Another transitioning technology is the application delivery controller (ADC). According to CTO of ADC provider jetNexus, Greg Howett, gone are the days when these appliances were all hardware devices, designed to be configured and managed by specialist systems engineers.

"Load balancers are an essential requirement to everyday application stacks such as Microsoft Exchange and Lync, web-based customer relationship management (CRM) and enterprise resource planning (ERP) applications, as well as external customer-facing websites. Therefore it’s essential load balancers are easy to deploy, simple to configure and straightforward to manage," he says. Not only is the graphical user interface (GUI) designed for IT administrators to use, but the product sells almost exclusively as a virtual appliance – a pure software appliance.
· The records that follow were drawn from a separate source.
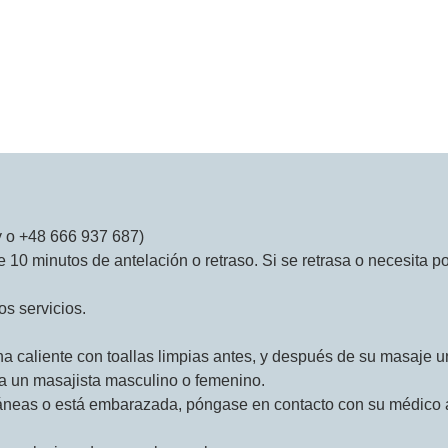
eja en una escapada romántica, o simplemente regálese más ti
Leer Más...
y o +48 666 937 687)
10 minutos de antelación o retraso. Si se retrasa o necesita po
os servicios.
 caliente con toallas limpias antes, y después de su masaje un
ea un masajista masculino o femenino.
táneas o está embarazada, póngase en contacto con su médico 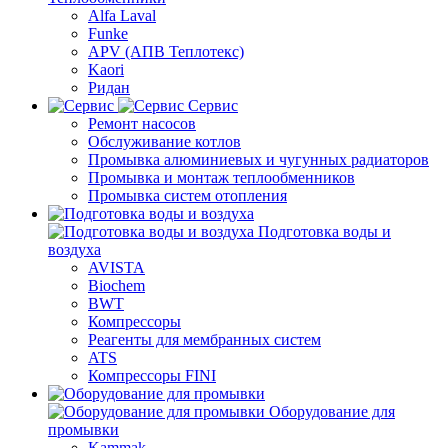
Alfa Laval
Funke
APV (АПВ Теплотекс)
Kaori
Ридан
Сервис
Ремонт насосов
Обслуживание котлов
Промывка алюминиевых и чугунных радиаторов
Промывка и монтаж теплообменников
Промывка систем отопления
Подготовка воды и
воздуха
AVISTA
Biochem
BWT
Компрессоры
Реагенты для мембранных систем
ATS
Компрессоры FINI
Оборудование для
промывки
Kammak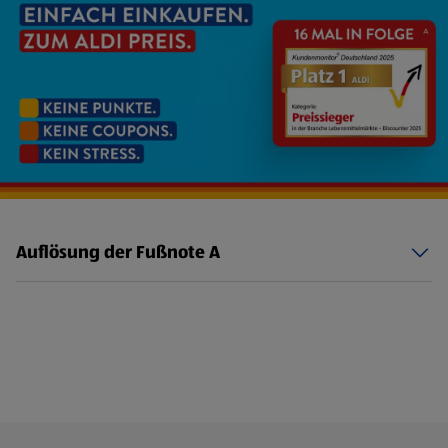
Auflösung der Fußnote A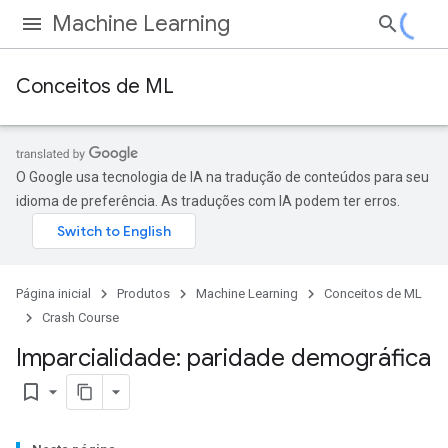
Machine Learning
Conceitos de ML
O Google usa tecnologia de IA na tradução de conteúdos para seu
idioma de preferência. As traduções com IA podem ter erros.
Página inicial
Produtos
Machine Learning
Conceitos de ML
Crash Course
Imparcialidade: paridade demográfica
bookmark_border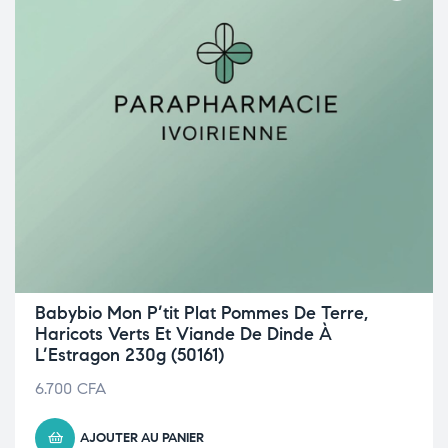
Babybio Mon P’tit Plat Pommes De Terre,
Haricots Verts Et Viande De Dinde À
L’Estragon 230g (50161)
6.700
CFA
AJOUTER AU PANIER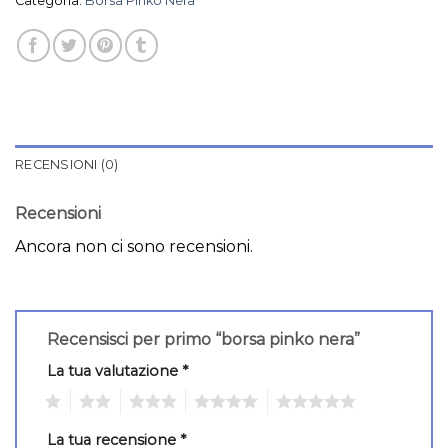
Categoria:
Borsa Pinko Nera
RECENSIONI (0)
Recensioni
Ancora non ci sono recensioni.
Recensisci per primo “borsa pinko nera”
La tua valutazione
*
1
2
3
4
5
La tua recensione
*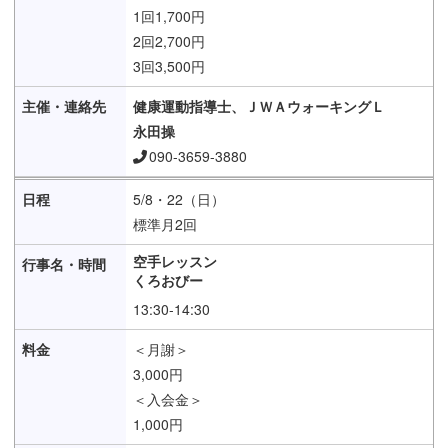
1回1,700円
2回2,700円
3回3,500円
健康運動指導士、ＪＷＡウォーキングＬ
永田操
090-3659-3880
5/8・22（日）
標準月2回
空手レッスン
くろおびー
13:30-14:30
＜月謝＞
3,000円
＜入会金＞
1,000円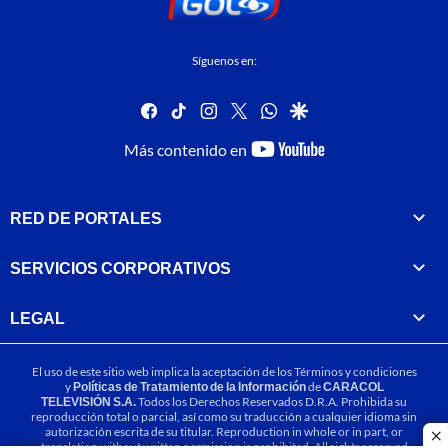
Síguenos en:
facebook
tiktok
instagram
twitter
whatsapp
google
youtube-
Más contenido en
footer
RED DE PORTALES
SERVICIOS CORPORATIVOS
LEGAL
El uso de este sitio web implica la aceptación de los
Términos y condiciones
y
Políticas de Tratamiento de la Información
de
CARACOL
TELEVISIÓN S.A.
Todos los Derechos Reservados D.R.A. Prohibida su
reproducción total o parcial, así como su traducción a cualquier idioma sin
autorización escrita de su titular. Reproduction in whole or in part, or
cl
translation without written permission is prohibited. All rights reserved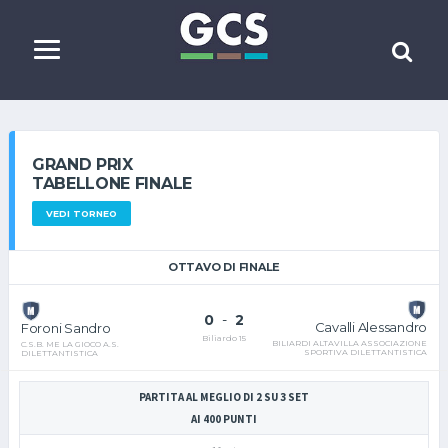
GRAND PRIX
TABELLONE FINALE
VEDI TORNEO
OTTAVO DI FINALE
0
-
2
Cavalli Alessandro
Foroni Sandro
Biliardo 15
BILIARDI ALTAVILLA ASSOCIAZIONE
C.S.B. ME LA GIOCO A.S.
SPORTIVA DILETTANTISTICA
DILETTANTISTICA
PARTITA AL MEGLIO DI 2 SU 3 SET
AI 400 PUNTI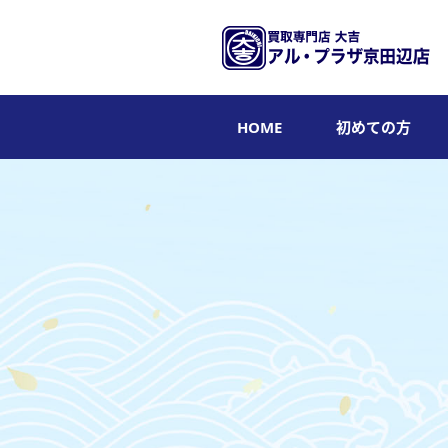
HOME
初めての方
This switch in terms of moving the network to the users, rather than the engineers, has also been mirrored by Sunrise Software in the latest release of its IT service management (ITSM)application, Sostenuto. Again, the interface is designed for IT administrators – not IT professionals – to use, while fairly radical features (certainly for network management tools) such as gamification have been introduced.

Re-managing the network

The changing shape of the corporate network has also meant a change in the way it is managed, with performance and application management becoming increasingly prevalent. Network management is being re-invented. For instance, Sideband Networks’ XRE/vXRE system for network performance management correlates live traffic with logged network traffic, giving a single point of management – regardless of wired/wireless or local area network (LAN)/wide area network (WAN) characteristics. The system provides analytics of network traffic up to 40Gbps, addressing both physical and virtual planes, and delivers intelligence that notifies with real-time alerts and actions for network issues. So it combines being a dynamic network discovery tool for network mapping with the ability to drill down into the network performance.

Emerging SDN market

Patrick Hubbard, a technical product marketing manager and head geek at Solarwinds, is ideally positioned to view what is really going on. He sees software-defined networking (SDN) as where all the traditional startup venture capital money is, with several companies vying to come out on top in the SDN controller market, with Plexxi and other pure-play SDN companies pushing standards and adoption. At the same time, the major suppliers are funding a variety of spin-ins, such as Cisco’s Insieme, to accelerate innovation that is often difficult for established suppliers. As a result, there’s still lots of bleeding-edge technology and supplier-specific approaches in the market, and a de-facto standard has yet to be chosen by admins on the ground. For network-management software suppliers, the plus point is it will be easy to extend current systems with SDN once standards are determined by the market of actual installations.

Advances in wireless

Wireless is another area of recent innovation – beyond the basic Institute of Electrical and Electronic Engineers (IEEE) standards implementations. This is with respect to two particular aspects – bring-your-own-device (BYOD) technology and Wi-Fi in the cloud.

The former has meant real wireless, wire-like infrastructures really have had to be put into place. Wi-Fi technology company Xirrus, for example, has an array-based system designed to effectively replace a wired network – after all, a network of iPads and smartphones renders an Ethernet switch redundant. This means the size of Wi-Fi deployments is increasing enormously.

While often it’s the bigger, established suppliers which validate a new (or re-invented) technology area, it’s the smaller, more nimble players which populate it in the first place. We have a number of new players in various market segments – including cloud, virtualisation, application management and others – leading the way in getting actual products out to the user. So, while some of the giants of networking are talking the talk – regarding SDN and cloud, for example – it’s actually the newbies which are more focused on actually delivering the product.